Women are suffering ‘severe pain’ and infection risk because NHS medics leave tampons inside them

Blundering NHS doctors are leaving tampons and surgical swabs inside women for up to FIVE DAYS after they give birth, report reveals

  • A report by the Healthcare Safety Investigation Branch (HSIB) made the warning
  • It found vaginal swabs had been left inside patients 91 times in three years
  • Women are at high risk of infection and can be in agony if they aren’t removed 

Women are being left in severe pain because medical staff keep leaving swabs and tampons in their vaginas after childbirth, investigators have warned.

A report revealed NHS maternity departments are blighted by the errors and are struggling to stop them happening.

Between April 2015 and March 2018 vaginal swabs were left inside patients on 91 occasions, making up more than a quarter of all ‘retained foreign objects’.

The NHS regards the mistake as a ‘Never Event’ which are mistakes which should never be made.

Experts said there is too much room for error in the processes staff go through to remind themselves to remove the dressings.

Surgical tampons are much larger than normal ones (pictured, bottom versus top) and are supposed to be removed when a procedure is finished. Leaving them in can have devastating consequences

A report by the Healthcare Safety Investigation Branch (HSIB) revealed the case of one new mother, known only as Christine.

Christine, 30, had a surgical tampon inserted after the birth of her first child and staff left it in for five days.

Surgical tampons are much larger than normal ones used for periods and should be removed at the end of a surgical procedure. 

Christine was left in agony but couldn’t understand why.

HUNDREDS OF PATIENTS SUFFERED ‘NEVER EVENTS’ LAST YEAR

Hundreds of NHS patients last year suffered blunders considered so serious they should never happen, NHS data revealed.

Figures show 621 ‘never events’ occurred in NHS England hospitals between April 1, 2018 and July 31 this year – the equivalent of nine a week.  

More than 200 patients had operations on the wrong part of their body, with two men being circumcised by mistake.

Six women had their ovaries removed in error, one patient had the wrong toe amputated, and another had the incorrect part of their colon removed.  

Some even endured life-threatening errors, including being given ordinary air rather than pure oxygen or falling out of poorly secured windows.

Others were given overdoses of drugs like insulin, while some had feeding tubes put into their airways.

Doctors also transfused the wrong blood type to six patients, while 52 people had incorrect teeth removed.

Experts warn never events are ‘exceptionally traumatic for patients’.

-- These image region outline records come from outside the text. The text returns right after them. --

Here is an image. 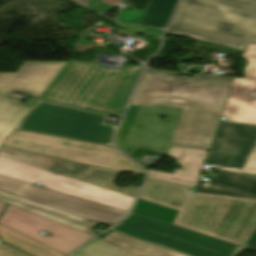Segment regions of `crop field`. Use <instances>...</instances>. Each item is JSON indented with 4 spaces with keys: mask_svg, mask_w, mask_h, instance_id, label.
Returning <instances> with one entry per match:
<instances>
[{
    "mask_svg": "<svg viewBox=\"0 0 256 256\" xmlns=\"http://www.w3.org/2000/svg\"><path fill=\"white\" fill-rule=\"evenodd\" d=\"M118 25H119V27L124 28V29L148 32V33L159 34V35H162L164 32V31H161L160 29H155V28L131 26V25H126V24H121V23H118Z\"/></svg>",
    "mask_w": 256,
    "mask_h": 256,
    "instance_id": "crop-field-27",
    "label": "crop field"
},
{
    "mask_svg": "<svg viewBox=\"0 0 256 256\" xmlns=\"http://www.w3.org/2000/svg\"><path fill=\"white\" fill-rule=\"evenodd\" d=\"M188 190L147 180L139 198L179 210L172 225L241 246L256 222V199Z\"/></svg>",
    "mask_w": 256,
    "mask_h": 256,
    "instance_id": "crop-field-2",
    "label": "crop field"
},
{
    "mask_svg": "<svg viewBox=\"0 0 256 256\" xmlns=\"http://www.w3.org/2000/svg\"><path fill=\"white\" fill-rule=\"evenodd\" d=\"M2 145L95 167L143 175L140 167L113 147L17 130Z\"/></svg>",
    "mask_w": 256,
    "mask_h": 256,
    "instance_id": "crop-field-7",
    "label": "crop field"
},
{
    "mask_svg": "<svg viewBox=\"0 0 256 256\" xmlns=\"http://www.w3.org/2000/svg\"><path fill=\"white\" fill-rule=\"evenodd\" d=\"M0 238L2 241L33 256H66L2 225H0Z\"/></svg>",
    "mask_w": 256,
    "mask_h": 256,
    "instance_id": "crop-field-19",
    "label": "crop field"
},
{
    "mask_svg": "<svg viewBox=\"0 0 256 256\" xmlns=\"http://www.w3.org/2000/svg\"><path fill=\"white\" fill-rule=\"evenodd\" d=\"M248 63L244 79L234 78L220 116L229 121L256 124V44H248L241 55Z\"/></svg>",
    "mask_w": 256,
    "mask_h": 256,
    "instance_id": "crop-field-13",
    "label": "crop field"
},
{
    "mask_svg": "<svg viewBox=\"0 0 256 256\" xmlns=\"http://www.w3.org/2000/svg\"><path fill=\"white\" fill-rule=\"evenodd\" d=\"M120 251L119 247L95 239L72 256H117Z\"/></svg>",
    "mask_w": 256,
    "mask_h": 256,
    "instance_id": "crop-field-22",
    "label": "crop field"
},
{
    "mask_svg": "<svg viewBox=\"0 0 256 256\" xmlns=\"http://www.w3.org/2000/svg\"><path fill=\"white\" fill-rule=\"evenodd\" d=\"M107 118L106 115L38 102L16 129L111 146L117 126L104 125Z\"/></svg>",
    "mask_w": 256,
    "mask_h": 256,
    "instance_id": "crop-field-6",
    "label": "crop field"
},
{
    "mask_svg": "<svg viewBox=\"0 0 256 256\" xmlns=\"http://www.w3.org/2000/svg\"><path fill=\"white\" fill-rule=\"evenodd\" d=\"M233 78L184 77L145 67L116 136L118 147L166 154L169 146L208 149ZM159 115L172 117L161 123Z\"/></svg>",
    "mask_w": 256,
    "mask_h": 256,
    "instance_id": "crop-field-1",
    "label": "crop field"
},
{
    "mask_svg": "<svg viewBox=\"0 0 256 256\" xmlns=\"http://www.w3.org/2000/svg\"><path fill=\"white\" fill-rule=\"evenodd\" d=\"M110 230L191 256H234L239 246L130 213Z\"/></svg>",
    "mask_w": 256,
    "mask_h": 256,
    "instance_id": "crop-field-8",
    "label": "crop field"
},
{
    "mask_svg": "<svg viewBox=\"0 0 256 256\" xmlns=\"http://www.w3.org/2000/svg\"><path fill=\"white\" fill-rule=\"evenodd\" d=\"M0 224L54 248L66 255L90 240L94 235L51 221L8 205ZM46 230L54 237H45Z\"/></svg>",
    "mask_w": 256,
    "mask_h": 256,
    "instance_id": "crop-field-10",
    "label": "crop field"
},
{
    "mask_svg": "<svg viewBox=\"0 0 256 256\" xmlns=\"http://www.w3.org/2000/svg\"><path fill=\"white\" fill-rule=\"evenodd\" d=\"M206 164L220 167L196 191L256 198V125L220 121Z\"/></svg>",
    "mask_w": 256,
    "mask_h": 256,
    "instance_id": "crop-field-5",
    "label": "crop field"
},
{
    "mask_svg": "<svg viewBox=\"0 0 256 256\" xmlns=\"http://www.w3.org/2000/svg\"><path fill=\"white\" fill-rule=\"evenodd\" d=\"M144 10H138L137 12L121 10L119 21L126 23L137 24Z\"/></svg>",
    "mask_w": 256,
    "mask_h": 256,
    "instance_id": "crop-field-24",
    "label": "crop field"
},
{
    "mask_svg": "<svg viewBox=\"0 0 256 256\" xmlns=\"http://www.w3.org/2000/svg\"><path fill=\"white\" fill-rule=\"evenodd\" d=\"M77 1H79V2H80L81 4H83L84 6H87L89 0H77Z\"/></svg>",
    "mask_w": 256,
    "mask_h": 256,
    "instance_id": "crop-field-29",
    "label": "crop field"
},
{
    "mask_svg": "<svg viewBox=\"0 0 256 256\" xmlns=\"http://www.w3.org/2000/svg\"><path fill=\"white\" fill-rule=\"evenodd\" d=\"M0 201L18 207L20 209L29 211L31 213L49 218L51 220L66 224L68 226L86 231L96 235L97 233L89 231L98 223L17 197L3 192H0Z\"/></svg>",
    "mask_w": 256,
    "mask_h": 256,
    "instance_id": "crop-field-16",
    "label": "crop field"
},
{
    "mask_svg": "<svg viewBox=\"0 0 256 256\" xmlns=\"http://www.w3.org/2000/svg\"><path fill=\"white\" fill-rule=\"evenodd\" d=\"M0 190L106 225L127 213L1 175Z\"/></svg>",
    "mask_w": 256,
    "mask_h": 256,
    "instance_id": "crop-field-9",
    "label": "crop field"
},
{
    "mask_svg": "<svg viewBox=\"0 0 256 256\" xmlns=\"http://www.w3.org/2000/svg\"><path fill=\"white\" fill-rule=\"evenodd\" d=\"M208 150L170 147L168 156L175 159L181 169L173 174L147 169L148 177L194 187Z\"/></svg>",
    "mask_w": 256,
    "mask_h": 256,
    "instance_id": "crop-field-15",
    "label": "crop field"
},
{
    "mask_svg": "<svg viewBox=\"0 0 256 256\" xmlns=\"http://www.w3.org/2000/svg\"><path fill=\"white\" fill-rule=\"evenodd\" d=\"M244 247H249V248H255L256 249V227L253 230L252 234L244 244Z\"/></svg>",
    "mask_w": 256,
    "mask_h": 256,
    "instance_id": "crop-field-28",
    "label": "crop field"
},
{
    "mask_svg": "<svg viewBox=\"0 0 256 256\" xmlns=\"http://www.w3.org/2000/svg\"><path fill=\"white\" fill-rule=\"evenodd\" d=\"M65 63L25 62L16 74L0 73V93L18 92L40 98Z\"/></svg>",
    "mask_w": 256,
    "mask_h": 256,
    "instance_id": "crop-field-14",
    "label": "crop field"
},
{
    "mask_svg": "<svg viewBox=\"0 0 256 256\" xmlns=\"http://www.w3.org/2000/svg\"><path fill=\"white\" fill-rule=\"evenodd\" d=\"M132 213L171 224L177 210L138 199Z\"/></svg>",
    "mask_w": 256,
    "mask_h": 256,
    "instance_id": "crop-field-21",
    "label": "crop field"
},
{
    "mask_svg": "<svg viewBox=\"0 0 256 256\" xmlns=\"http://www.w3.org/2000/svg\"><path fill=\"white\" fill-rule=\"evenodd\" d=\"M4 206H5V203L0 202V213H1L2 209L4 208Z\"/></svg>",
    "mask_w": 256,
    "mask_h": 256,
    "instance_id": "crop-field-30",
    "label": "crop field"
},
{
    "mask_svg": "<svg viewBox=\"0 0 256 256\" xmlns=\"http://www.w3.org/2000/svg\"><path fill=\"white\" fill-rule=\"evenodd\" d=\"M0 256H28L6 244L0 243Z\"/></svg>",
    "mask_w": 256,
    "mask_h": 256,
    "instance_id": "crop-field-26",
    "label": "crop field"
},
{
    "mask_svg": "<svg viewBox=\"0 0 256 256\" xmlns=\"http://www.w3.org/2000/svg\"><path fill=\"white\" fill-rule=\"evenodd\" d=\"M141 68L111 69L69 60L40 99L121 116Z\"/></svg>",
    "mask_w": 256,
    "mask_h": 256,
    "instance_id": "crop-field-3",
    "label": "crop field"
},
{
    "mask_svg": "<svg viewBox=\"0 0 256 256\" xmlns=\"http://www.w3.org/2000/svg\"><path fill=\"white\" fill-rule=\"evenodd\" d=\"M0 156L134 197H136L140 188L129 187L119 189L114 186L112 181L119 172L81 165L3 146H0Z\"/></svg>",
    "mask_w": 256,
    "mask_h": 256,
    "instance_id": "crop-field-11",
    "label": "crop field"
},
{
    "mask_svg": "<svg viewBox=\"0 0 256 256\" xmlns=\"http://www.w3.org/2000/svg\"><path fill=\"white\" fill-rule=\"evenodd\" d=\"M122 249L118 256H188L117 233H110L102 239Z\"/></svg>",
    "mask_w": 256,
    "mask_h": 256,
    "instance_id": "crop-field-17",
    "label": "crop field"
},
{
    "mask_svg": "<svg viewBox=\"0 0 256 256\" xmlns=\"http://www.w3.org/2000/svg\"><path fill=\"white\" fill-rule=\"evenodd\" d=\"M0 95V145L16 128L30 109L17 101Z\"/></svg>",
    "mask_w": 256,
    "mask_h": 256,
    "instance_id": "crop-field-18",
    "label": "crop field"
},
{
    "mask_svg": "<svg viewBox=\"0 0 256 256\" xmlns=\"http://www.w3.org/2000/svg\"><path fill=\"white\" fill-rule=\"evenodd\" d=\"M167 34L243 50L256 42V0H182Z\"/></svg>",
    "mask_w": 256,
    "mask_h": 256,
    "instance_id": "crop-field-4",
    "label": "crop field"
},
{
    "mask_svg": "<svg viewBox=\"0 0 256 256\" xmlns=\"http://www.w3.org/2000/svg\"><path fill=\"white\" fill-rule=\"evenodd\" d=\"M0 174L4 175V176L11 177V178H14V179H18V180H21V181H25V182H28V183H32V184L40 181L43 178V177H39V176L32 175V174H29V173H25V172H22V171H18V170H15V169H11V168H8V167H4V166H1V165H0Z\"/></svg>",
    "mask_w": 256,
    "mask_h": 256,
    "instance_id": "crop-field-23",
    "label": "crop field"
},
{
    "mask_svg": "<svg viewBox=\"0 0 256 256\" xmlns=\"http://www.w3.org/2000/svg\"><path fill=\"white\" fill-rule=\"evenodd\" d=\"M177 0H149L138 24L165 28Z\"/></svg>",
    "mask_w": 256,
    "mask_h": 256,
    "instance_id": "crop-field-20",
    "label": "crop field"
},
{
    "mask_svg": "<svg viewBox=\"0 0 256 256\" xmlns=\"http://www.w3.org/2000/svg\"><path fill=\"white\" fill-rule=\"evenodd\" d=\"M88 7L101 13V14H104V13L114 9L113 7L101 2V0H90Z\"/></svg>",
    "mask_w": 256,
    "mask_h": 256,
    "instance_id": "crop-field-25",
    "label": "crop field"
},
{
    "mask_svg": "<svg viewBox=\"0 0 256 256\" xmlns=\"http://www.w3.org/2000/svg\"><path fill=\"white\" fill-rule=\"evenodd\" d=\"M0 164L45 177L39 182L43 184L44 188L66 193L122 210L128 211L135 199L134 197L96 187L3 157H0Z\"/></svg>",
    "mask_w": 256,
    "mask_h": 256,
    "instance_id": "crop-field-12",
    "label": "crop field"
}]
</instances>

Rachel Power, chief executive of the Patients Association, said: ‘People who suffer harm because of mistakes can suffer serious physical and psychological effects for the rest of their lives, and that should never happen to anyone who seeks treatment from the NHS.’

She saw a community midwife and her GP twice before returning to hospital where a doctor picked up on the problem.

‘Although measures have been put in place to reduce the chance of swabs and tampons being left in, it continues to happen,’ said the HSIB’s Sandy Lewis.

Ms Lewis is the director of a maternity investigation programme at the HSIB and said the mistakes ‘leave women in pain and distress’.

‘There are numerous physical effects; pain, bleeding and possible infection, but we can’t forget about the psychological impact as there was in Christine’s case,’ Ms Lewis said.

‘She had to seek private counselling and felt that what happened affected her ability to bond with her baby.

‘Retained vaginal swabs and tampons are a well-recognised issue and our investigation helps to shine a light on the risks.’

At the Trust where the case study, Christine, was treated, inspectors found there were 17 different tasks related to monitoring where swabs/tampons were used.

The more steps there are to a process, the more opportunity there is for people to make mistakes the HSIB said.

Its report also suggested that the dressings should be redesigned because they turn red and look similar to human flesh when they’re soaked in blood.

It said the NHS is ‘exploring potential solutions’ in this area.

Elizabeth Duff, senior adviser at the National Childbirth Trust, said: ‘Overstretched maternity staff, lack of time to hand over care between shifts and confusion about who takes responsibility are all factors which could contribute to a never event.

Experts said the fact that absorbent dressings, such as this swab, turn red when they soak up blood can make them difficult to distinguish from human flesh. They should be redesigned to overcome this problem, the HSIB said

Experts said the fact that absorbent dressings, such as this swab, turn red when they soak up blood can make them difficult to distinguish from human flesh. They should be redesigned to overcome this problem, the HSIB said

‘It’s completely unacceptable that these events are taking place at all and that new mothers are being caused unnecessary pain and put at risk of infection.

‘The story of Christine is very distressing. In the first week of her baby’s life, she had seven contacts with different healthcare services, reporting ever-increasing pain following a forceps birth.

‘This had a huge impact on her including how she bonded with her baby. There’s no question that joined-up postnatal care is better for mother and better for baby.’